Wenige Jahre später führte er Verhandlungen mit Frankreich, die den Krieg 1714 beendeten. Es waren keine bequemen Gespräche, denn England hatte einen Separatfrieden mit Ludwig XIV. geschlossen. Immerhin, Habsburg erhielt die Spanischen Niederlande, und der Vormarsch Frankreichs Richtung Süden nach Italien schien vorerst gestoppt. Freilich konnte sich Eugen in einem Punkt nicht durchsetzen:  Statt der Spanischen Niederlande hatte er Bayern erhalten wollen, ein aus militärstrategischer und territorialer Sicht naheliegender Gedanke. Aber Kaiser Karl VI., der ja vor seiner Thronbesteigung als Karl III. Spanien regierte, hatte sich nach seiner Abdankung aus Madrid eine Reihe von Höflingen mitgebracht, die wie ihr Herr nicht daran dachten, spanische Erblande wie die Niederlande für Bayern herzugeben. Diesem Zufall war es zu verdanken, dass Bayern nicht österreichisch wurde.

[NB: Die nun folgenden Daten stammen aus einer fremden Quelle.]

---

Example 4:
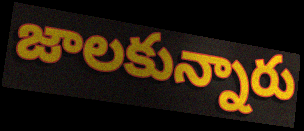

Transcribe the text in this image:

జాలకున్నారు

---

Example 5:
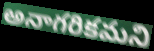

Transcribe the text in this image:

అనాగరికమని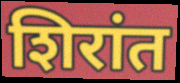
शिरांतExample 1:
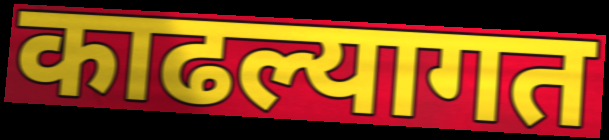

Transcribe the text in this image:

काढल्यागत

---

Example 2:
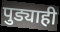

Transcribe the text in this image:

पुड्याही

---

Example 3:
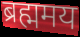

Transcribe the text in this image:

ब्रह्ममय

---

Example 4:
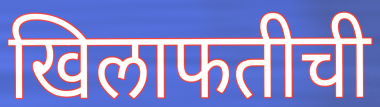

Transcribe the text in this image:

खिलाफतीची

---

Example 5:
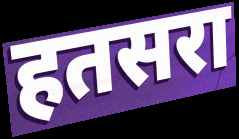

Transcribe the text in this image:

हतसरा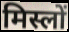
मिस्लों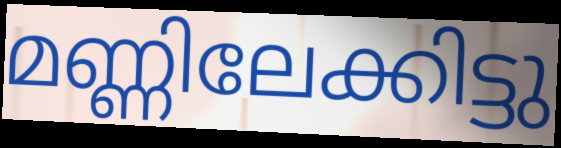
മണ്ണിലേക്കിട്ടു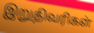
இறுதிவரிகள்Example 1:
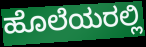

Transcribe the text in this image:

ಹೊಲೆಯರಲ್ಲಿ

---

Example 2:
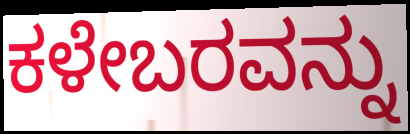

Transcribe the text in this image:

ಕಳೇಬರವನ್ನು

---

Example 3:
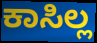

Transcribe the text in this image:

ಕಾಸಿಲ್ಲ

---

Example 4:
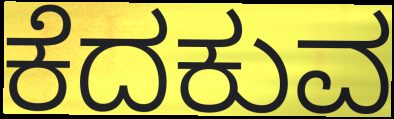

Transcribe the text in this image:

ಕೆದಕುವ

Spätestens von diesem Zeitpunkt an verachteten sich Prinz Eugen und die einflussreiche spanische Hofkamarilla gegenseitig gründlich. Letztere versuchte dem Kaiser einzureden, Eugen sei zu mächtig geworden und wolle die Wittelsbacher auf den Habsburgerthron bringen. Als Beweis versuchten sie, Eugen gefälschte Dokumente unterzuschieben. Der Prinz ging seinerseits in die Offensive. Er verlangte eine sofortige Untersuchung der Verleumdungen, andernfalls wäre er von allen Ämtern zurückgetreten.

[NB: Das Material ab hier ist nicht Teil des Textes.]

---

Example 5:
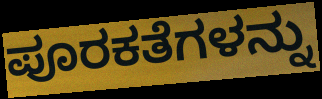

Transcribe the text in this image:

ಪೂರಕತೆಗಳನ್ನು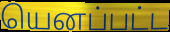
யெனப்பட்ட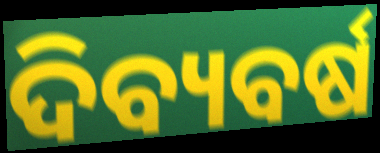
ଦିବ୍ୟବର୍ଷ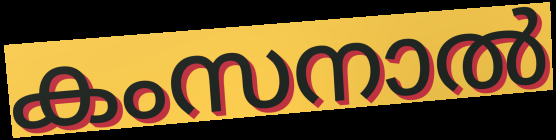
കംസനാൽ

Der Greis muss ein letztes mal in die Schlacht

Prinz Eugen im Streik, dies ließ den Kaiser rasch handeln und er ging gegen die Intriganten vor, von nun an war Eugens Stellung in Wien ungefährdet. Grundlegende Position seiner Außenpolitik war es, ein europäisches Gegengewicht zu Frankreich zu schaffen.
Für die Besessenheit seines Kaisers Karl VI., die Thronfolge seiner Tochter Maria Theresia von den anderen europäischen Mächten anerkannt zu bekommen und dafür fast jeden Preis zu bezahlen, hatte er dagegen wenig übrig: „Ohne eine volle Staatskasse und eine gute Armee sind alle Versprechungen des Auslands wertlos.“
Nach dem Tod Königs August II. 1733 begann der Polnische Erbfolgekrieg. Noch einmal musste Eugen ins Feld. Aber der nunmehr 70-Jährige war körperlich den Strapazen kaum mehr gewachsen und wurde zunehmend senil. So war es eher den Fehlern der französischen Feldherren als Eugens Genie zu verdanken, dass dieser letzte Feldzug nicht zu einem Fiasko für ihn wurde. Am 21. April 1736 starb Eugen von Savoyen in Wien.